Uniformity to diagnose high-risk (≥cT3 ab) versus low-risk (≤cT3 cd) cT-stage, cN0 versus cN+, lateral nodes and tumour deposits, MRF and sphincter involvement, and solid versus mucinous tumours was high with IOA > 80% in the majority of cases (and >80% agreement with expert consensus). Results for assessing extramural vascular invasion, cT-stage (cT1-2/cT3/cT4a/cT4b), cN-stage (cN0/N1/N2), relation to the peritoneal reflection, extent of sphincter involvement (internal/intersphincteric/external) and morphology (solid/annular/semi-annular) were considerably poorer. IOA was high (α = 0.72-0.84) for tumour height/length and extramural invasion depth, but low for tumour-MRF distance and number of (suspicious) nodes (α = 0.05-0.55). There was a significant positive correlation between diagnostic confidence and accuracy (=agreement with expert consensus) (p < 0.001-p = 0.003).
Although structured reporting aims to achieve uniformity in reporting, several items lack sufficient reproducibility and might benefit from dichotomized assessment and incorporating confidence levels.
探究直肠癌放射学分期的一致性和难点。
21 名放射科医生(来自 12 个国家)使用结构化报告模板对 75 例直肠癌进行 MRI 分期。采用读者间百分比一致性(分类变量)和 Krippendorff 的 α(连续变量)来计算观察者间一致性(IOA)。以专家共识作为替代参考标准来评估诊断准确性。采用多质相关系数评估诊断信心与准确性(与专家共识的一致性)之间的相关性。
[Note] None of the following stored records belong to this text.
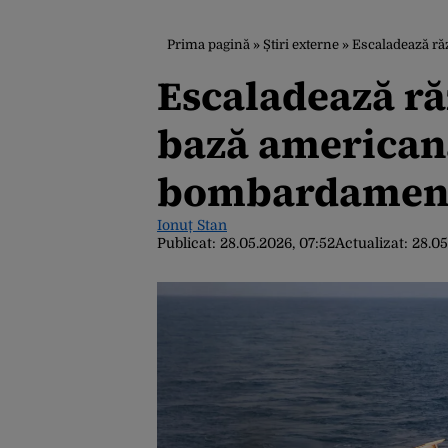
Prima pagină
»
Știri externe
»
Escaladează răz
Escaladează răz
bază americană
bombardament
Ionuț Stan
Publicat:
28.05.2026, 07:52
Actualizat:
28.05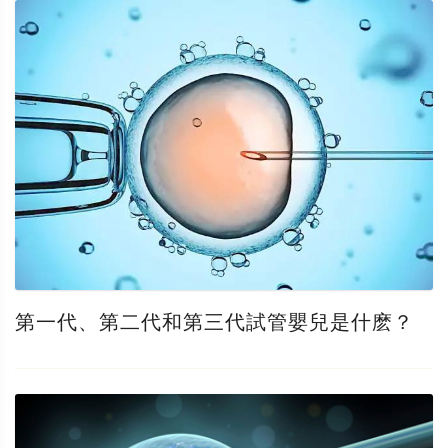
第一代、第二代和第三代試管嬰兒是什麽？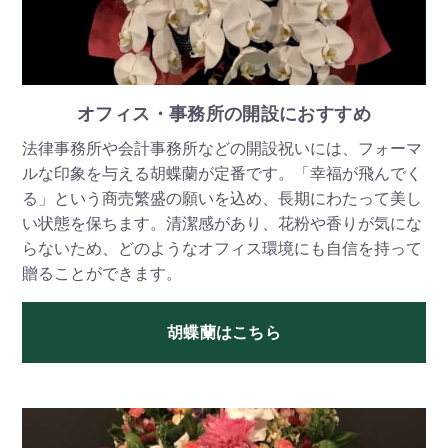
オフィス・事務所の開設におすすめ
法律事務所や会計事務所などの開設祝いには、フォーマ
ルな印象を与える胡蝶蘭が定番です。「幸福が飛んでく
る」という商売繁盛の願いを込め、長期にわたって美し
い状態を保ちます。清潔感があり、花粉や香りが気にな
らないため、どのようなオフィス環境にも自信を持って
贈ることができます。
胡蝶蘭はこちら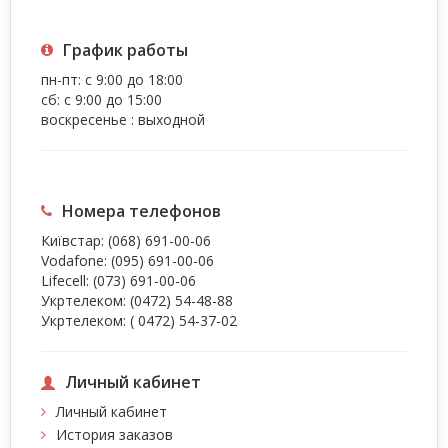
График работы
пн-пт: с 9:00 до 18:00
сб: с 9:00 до 15:00
воскресенье : выходной
Номера телефонов
Київстар:
(068) 691-00-06
Vodafone:
(095) 691-00-06
Lifecell:
(073) 691-00-06
Укртелеком:
(0472) 54-48-88
Укртелеком:
( 0472) 54-37-02
Личный кабинет
Личный кабинет
История заказов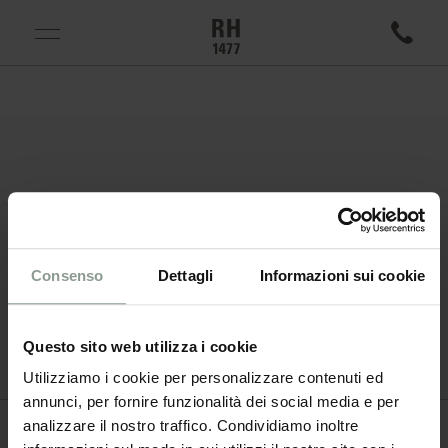
1477 REICHHALTER
VIA MACELLO 2
39011 LANA
ALTO ADIGE / ITALIA
Consenso
Dettagli
Informazioni sui cookie
+39 0473 051 050
INFO@1477REICHHALTER.COM
Questo sito web utilizza i cookie
Utilizziamo i cookie per personalizzare contenuti ed
annunci, per fornire funzionalità dei social media e per
analizzare il nostro traffico. Condividiamo inoltre
NEWSLETTER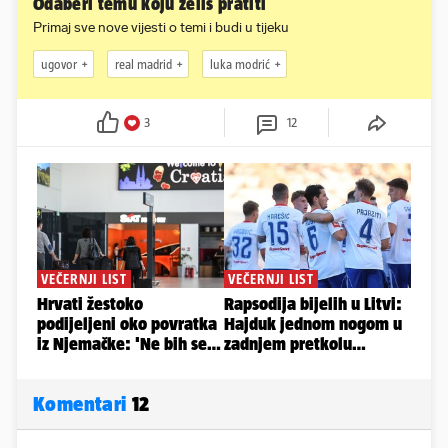
Odaberi temu koju želiš pratiti
Primaj sve nove vijesti o temi i budi u tijeku
ugovor
real madrid
luka modrić
3
12
Komentari
12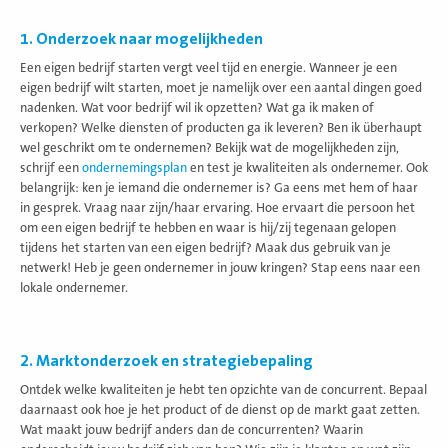
1. Onderzoek naar mogelijkheden
Een eigen bedrijf starten vergt veel tijd en energie. Wanneer je een
eigen bedrijf wilt starten, moet je namelijk over een aantal dingen goed
nadenken. Wat voor bedrijf wil ik opzetten? Wat ga ik maken of
verkopen? Welke diensten of producten ga ik leveren? Ben ik überhaupt
wel geschrikt om te ondernemen? Bekijk wat de mogelijkheden zijn,
schrijf een
ondernemingsplan
en test je kwaliteiten als ondernemer. Ook
belangrijk: ken je iemand die ondernemer is? Ga eens met hem of haar
in gesprek. Vraag naar zijn/haar ervaring. Hoe ervaart die persoon het
om een eigen bedrijf te hebben en waar is hij/zij tegenaan gelopen
tijdens het starten van een eigen bedrijf? Maak dus gebruik van je
netwerk! Heb je geen ondernemer in jouw kringen? Stap eens naar een
lokale ondernemer.
2. Marktonderzoek en strategiebepaling
Ontdek welke kwaliteiten je hebt ten opzichte van de concurrent. Bepaal
daarnaast ook hoe je het product of de dienst op de markt gaat zetten.
Wat maakt jouw bedrijf anders dan de concurrenten? Waarin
对于诊断高危(≥cT3ab)与低危(≤cT3cd)cT 分期、cN0 与 cN+、侧方淋巴结和肿瘤沉积、MRF 和括约肌侵犯、实体瘤与黏液瘤,大多数情况下 IOA >80%,一致性>80%(与专家共识一致),具有高度一致性。对于评估外膜血管侵犯、cT 分期(cT1-2/cT3/cT4a/cT4b)、cN 分期(cN0/N1/N2)、与腹膜反射的关系、括约肌侵犯程度(内部/内括约肌/外部)和形态(实体/环状/半环状)的一致性则较差。肿瘤高度/长度和外膜侵犯深度的 IOA 较高(α=0.72-0.84),而肿瘤-MRF 距离和可疑淋巴结数量的 IOA 较低(α=0.05-0.55)。诊断信心与准确性(与专家共识一致)之间存在显著正相关(p<0.001-p=0.003)。
尽管结构化报告旨在实现报告的一致性,但一些项目的可重复性不足,可能受益于二分类评估和纳入置信度。